Notes for the Curious

There is some obscurity in this story that deserves comment for the curious.

Ctenophora is a common type of jellyfish that cannot sting and often displays bioluminescence, or a chemical reaction in a living organism that creates light.

The idea of Pengolodh--who would come to write most of The Silmarillion--as an Elf born in Nevrast comes from the essay Quendi and Eldar in HoMe volume 11.

Silindrin is the vat that contains the silver light of Telperion in The Book of Lost Tales 1. While the story of the creation of the Two Trees was radically revised in the published Silmarilion, collection of the dew of the Trees is still mentioned, so I assume that Silindrin can continue to exist in some fashion. In BoLT1 as well ("The Coming of the Elves"), Varda is said to have made the stars with the light from Silindrin.

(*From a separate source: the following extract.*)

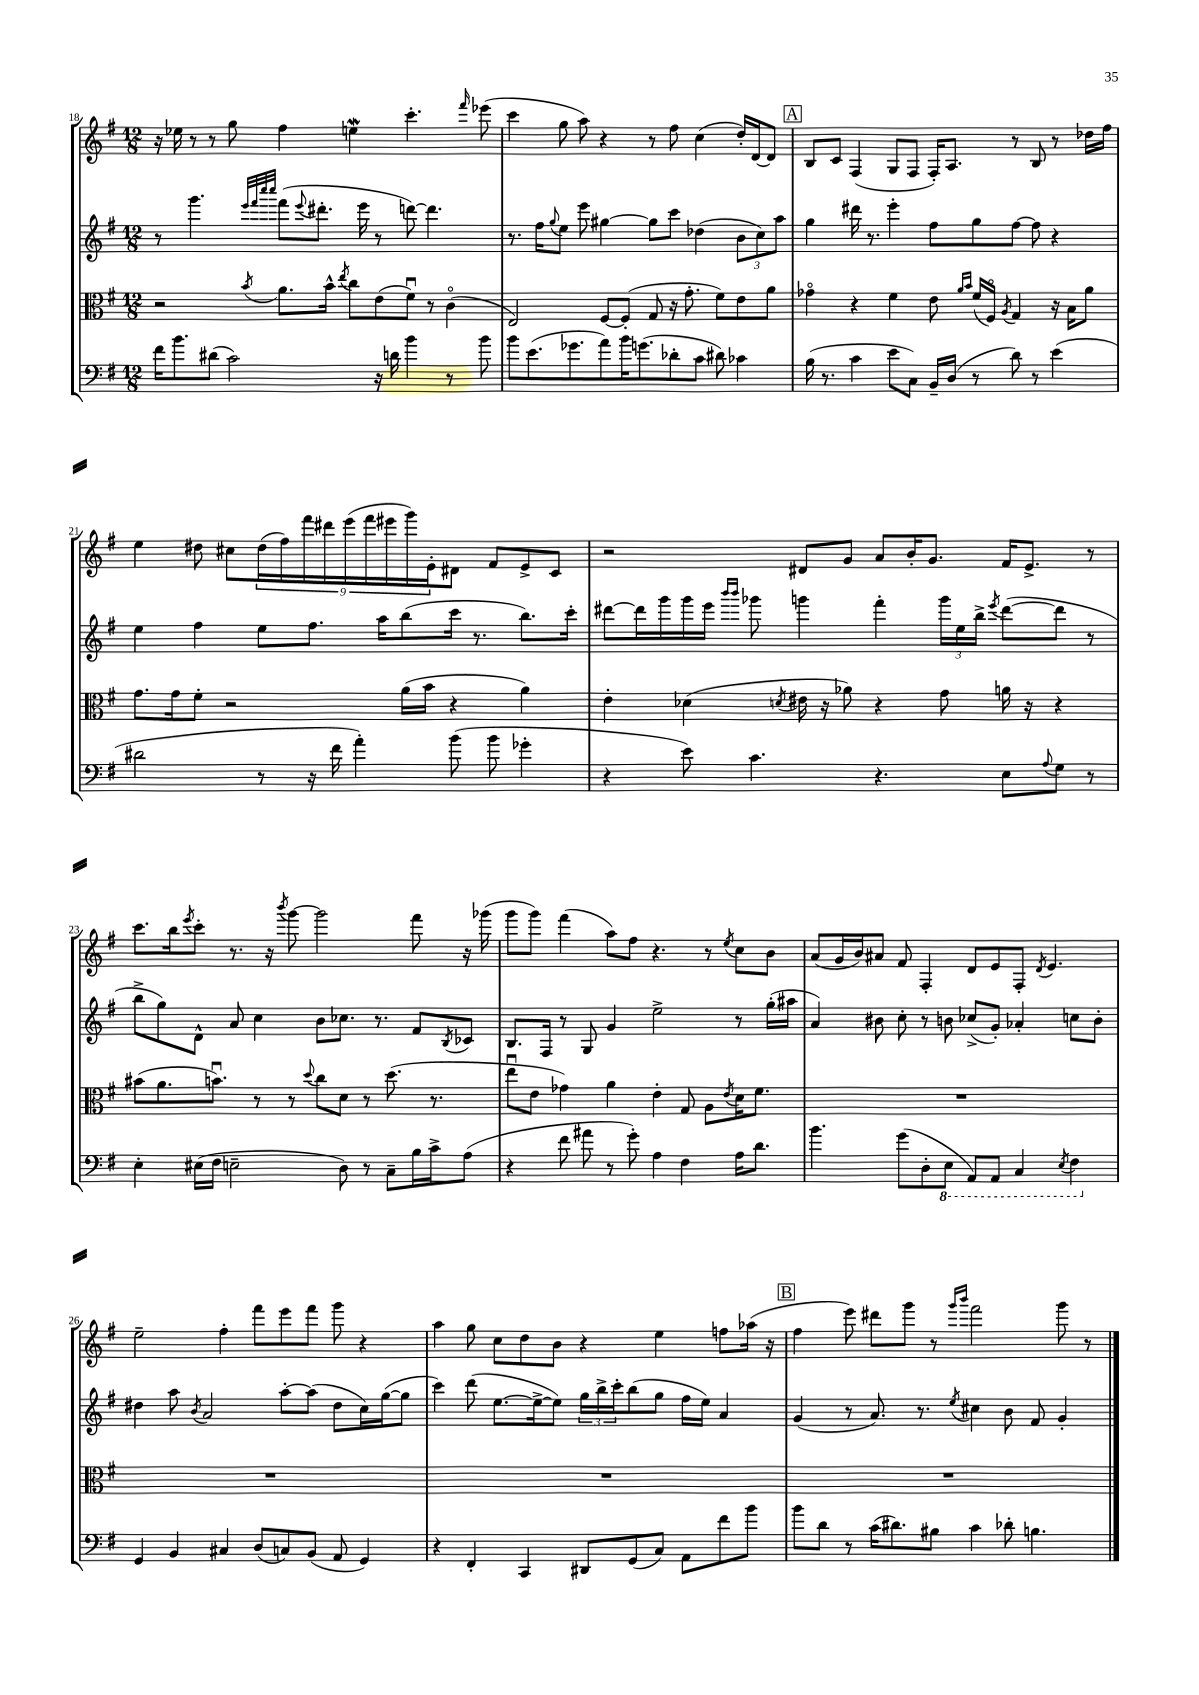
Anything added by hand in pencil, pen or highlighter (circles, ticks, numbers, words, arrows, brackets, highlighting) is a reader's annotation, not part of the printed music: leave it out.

When Celebrimbor says, "What you tell me of light and how it was meant to be endowed is itself contradictory," this also refers to the early idea from the Lost Tales that the Valar gathered light that "flowed and quivered in uneven streams about the airs" throughout Arda, thus denying light to all the world in favor of concentrating it in the Lamps, and later the Two Trees. While not as explicit in the published Silmarillion, this idea of light as liquid is nonetheless present ("Of the Beginning of Days"), and the idea that it was initially collected as described in the Lost Tales, so far as I know, is never refuted in the texts. When Pengolodh accuses Fëanor of having horded the light in the Silmarils and taking it from its intended use for all of the world, Celebrimbor notes the contradiction in Pengolodh looking favorably upon the Valar--the first "thieves of light"--while condemning Fëanor for a lesser version of the same action.

Finally, when Celebrimbor cautions that "… light reveals differently depending how it is cast … You are a historian. You should give heed to that every day," he is talking about historical bias and how there is always a second side to every story. I'll admit, this was a little personal dig on my part: I often remind "canatics" that when considering the truth of the canon that they so strictly uphold, they should also heed who wrote the canon and why s/he might have seen it in that particular way. Just because we have Pengolodh's version tidily translated into English for us doesn't mean that it was the only way of looking at the same events.